"Hallo, Meredith, I heard rumors that there was a white man up in this part of the bush, but I never guessed it was you. I did think of sending on a runner to see, but somehow I didn't."

"No, you wouldn't," said the older man. "I never knew you make up your mind to anything unless it was decided for you. Now, look here, Slade, we're in lonely country here, and if I shoot you, you'll never be missed; and, by gad, shoot you I will unless you mend your memory."

"Poof! what does it matter? We're the only white men within two hundred miles, and the boys are out of earshot."

"A black boy can hear a lot farther than you think, and for that matter I've known trees in West Africa to have ears that understand English—at least that has been the only explanation one could find of the way things have leaked out. But we'll leave all that alone. I've given you to understand by what name I wish to be addressed."

"Well, you needn't be so short about it. I've always called you Smith down in the Coast factories. Of course I can't forget that I once knew you when you were——"

"Will you hold your slobbering tongue? If you can't, say so, and I'll stop it once and for always. I've told you my wish; to you or anyone else I'm Smith, or Swizzle-Stick Smith, which you like. I've no connection with anything that went before, and 'pon my soul, as you're the only man now alive that knows it, I believe I'd be a lot safer if you were out of the way."

Slade turned his back petulantly. "Oh, do stop this wrangle. I'll call you Swizzle-Stick Smith to the end of the chapter, and forget that you were ever anything other than a drunken old palm-oil ruffian, if it pleases you. Come to my hut and chop. I shot some parrots this morning. They'll taste a bit like high rook, but they are better than tinned stuff anyway. They came over finely; real raketers. It was quite like the old days at home. This gun, by the way, is about my last link with ancestral splendor. Look there, a Holland. They wanted me to have ejectors, I remember, but I wouldn't."

Mr. Smith screwed his eyeglass into his other eye and straightened the new black silk ribbon by which it hung. "No," he said grimly, "that was very wise of you, especially as ejectors weren't invented when that gun was built. I wonder what sort of a tale you told Image before he trusted you with it?"

"What are you driving at? What's Cappie Image to do with it?"
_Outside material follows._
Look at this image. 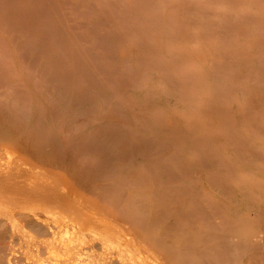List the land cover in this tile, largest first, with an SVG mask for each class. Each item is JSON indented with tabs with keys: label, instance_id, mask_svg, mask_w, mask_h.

"That's my gun. I had it—well, as you've started the forbidden subject already—I had it before the fall. Image saw it at Malla-Nulla one day when I was full up and walked off with it, and I never managed to get it back from him. He always said the beach was too bad to risk letting a surf boat bring it ashore. Well, you may keep the thing for the present, and I'll take a bowlful of your parrot stew by way of rent. This the house? You've managed to find yourself pretty comfortable quarters, I see."